Grants:IdeaLab/Use a Siamese network to propose categories for images at Commons/Technical notes

From Meta, a Wikimedia project coordination wiki

A w:siamese network is a kind of w:artificial neural network, where the output goes to a layer "inside" a larger network, so the output vector acts like w:locality-sensitive hashing, and can be extracted and used for further processing. That vector is like a fingerprint, and can be used as a distance metric against other images, or even a category of images. In effect an image is processed by the Siamese network into a fingerprint, and that fingerprint can then be compared to the fingerprints for individual categories. The closest categories can then be proposed as possible candidates for categorization of the image.

It is important that the network does not output a final category (or multiple categories), it outputs a kind of fingerprint. That fingerprint will then be compared to other stored fingerprints, and that again makes it possible to have a huge repository of possible fingerprints. A fingerprint is typically a vector of rank 100 or more.

Fingerprints can typically be learned by use of the w:triplet loss function, where there is an anchor image and some other positive image from a common class and another negative image outside this class. In this case the positive image will pull back the weights, that is act as an regularizer. An alternate is the w:contrastive loss (missing) function. In this case there must be an weight decay to regularize the weights, or some similar operation like a normalization.

It is although likely that a better result can be achieved by using alternate binary classifiers that use the fingerprints as input. This will be a huge number of small networks, typically each such classifier network will be used in a minibatch, and each one of them will only classify an image for a specific category. One possible regulizer for the fingerprint would be a simple normalization.

Note that storing a vector of real valued numbers, and searching through them, is non-trivial in an ordinary relational database.
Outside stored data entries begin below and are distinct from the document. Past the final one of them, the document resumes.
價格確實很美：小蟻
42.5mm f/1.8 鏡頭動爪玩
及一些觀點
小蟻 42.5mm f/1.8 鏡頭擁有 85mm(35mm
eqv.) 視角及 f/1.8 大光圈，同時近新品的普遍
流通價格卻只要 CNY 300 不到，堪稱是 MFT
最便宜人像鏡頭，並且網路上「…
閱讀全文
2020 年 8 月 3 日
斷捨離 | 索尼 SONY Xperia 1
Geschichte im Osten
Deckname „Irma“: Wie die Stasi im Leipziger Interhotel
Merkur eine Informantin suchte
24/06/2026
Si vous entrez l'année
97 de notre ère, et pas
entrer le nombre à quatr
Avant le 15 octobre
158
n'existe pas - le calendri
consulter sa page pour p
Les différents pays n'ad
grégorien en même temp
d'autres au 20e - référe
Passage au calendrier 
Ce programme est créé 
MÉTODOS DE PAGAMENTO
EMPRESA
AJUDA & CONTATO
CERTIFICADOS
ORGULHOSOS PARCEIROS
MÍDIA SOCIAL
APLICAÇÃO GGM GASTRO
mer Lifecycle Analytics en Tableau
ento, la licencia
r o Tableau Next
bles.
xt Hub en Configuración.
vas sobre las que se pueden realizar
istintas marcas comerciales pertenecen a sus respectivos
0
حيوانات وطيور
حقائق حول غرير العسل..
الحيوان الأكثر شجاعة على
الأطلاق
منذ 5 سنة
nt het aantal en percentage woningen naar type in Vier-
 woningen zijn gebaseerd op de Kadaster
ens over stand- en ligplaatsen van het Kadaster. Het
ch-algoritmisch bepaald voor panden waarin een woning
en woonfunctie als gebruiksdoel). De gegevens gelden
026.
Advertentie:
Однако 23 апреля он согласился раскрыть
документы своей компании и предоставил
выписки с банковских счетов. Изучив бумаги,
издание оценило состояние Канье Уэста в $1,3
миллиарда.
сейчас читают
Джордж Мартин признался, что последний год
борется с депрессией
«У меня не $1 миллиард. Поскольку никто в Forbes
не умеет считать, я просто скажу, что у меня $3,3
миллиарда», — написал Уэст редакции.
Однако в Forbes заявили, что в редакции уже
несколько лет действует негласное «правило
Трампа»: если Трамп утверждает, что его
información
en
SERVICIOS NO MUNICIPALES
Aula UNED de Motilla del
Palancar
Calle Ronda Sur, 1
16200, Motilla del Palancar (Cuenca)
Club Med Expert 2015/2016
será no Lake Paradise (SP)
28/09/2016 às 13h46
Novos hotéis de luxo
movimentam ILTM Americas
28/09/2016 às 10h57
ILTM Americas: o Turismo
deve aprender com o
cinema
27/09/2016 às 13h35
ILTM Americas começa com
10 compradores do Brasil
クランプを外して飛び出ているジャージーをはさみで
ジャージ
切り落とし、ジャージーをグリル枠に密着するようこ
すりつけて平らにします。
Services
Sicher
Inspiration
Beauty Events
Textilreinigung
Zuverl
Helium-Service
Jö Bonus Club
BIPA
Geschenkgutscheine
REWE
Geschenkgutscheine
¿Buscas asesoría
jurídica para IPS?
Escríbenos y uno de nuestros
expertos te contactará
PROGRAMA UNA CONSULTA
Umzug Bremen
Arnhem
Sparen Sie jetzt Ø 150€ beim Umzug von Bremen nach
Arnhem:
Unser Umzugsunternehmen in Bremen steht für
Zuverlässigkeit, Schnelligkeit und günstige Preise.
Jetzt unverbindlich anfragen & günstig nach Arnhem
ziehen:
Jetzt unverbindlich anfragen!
There are a few tricks that can be used, like using a w:string grammar to include candidates when large parts of the fingerprints are (or should be) similar, or excluding fingerprints with to large single entries. The final filtering would be pretty slow anyhow, but perhaps it is fast enough with some in-memory database scheme.

A string grammar in this context would be to turn the vector elements into characters, and merge them into short string segments with a leading char. That would make them searchable, and thus a category can be identified by a number of such strings.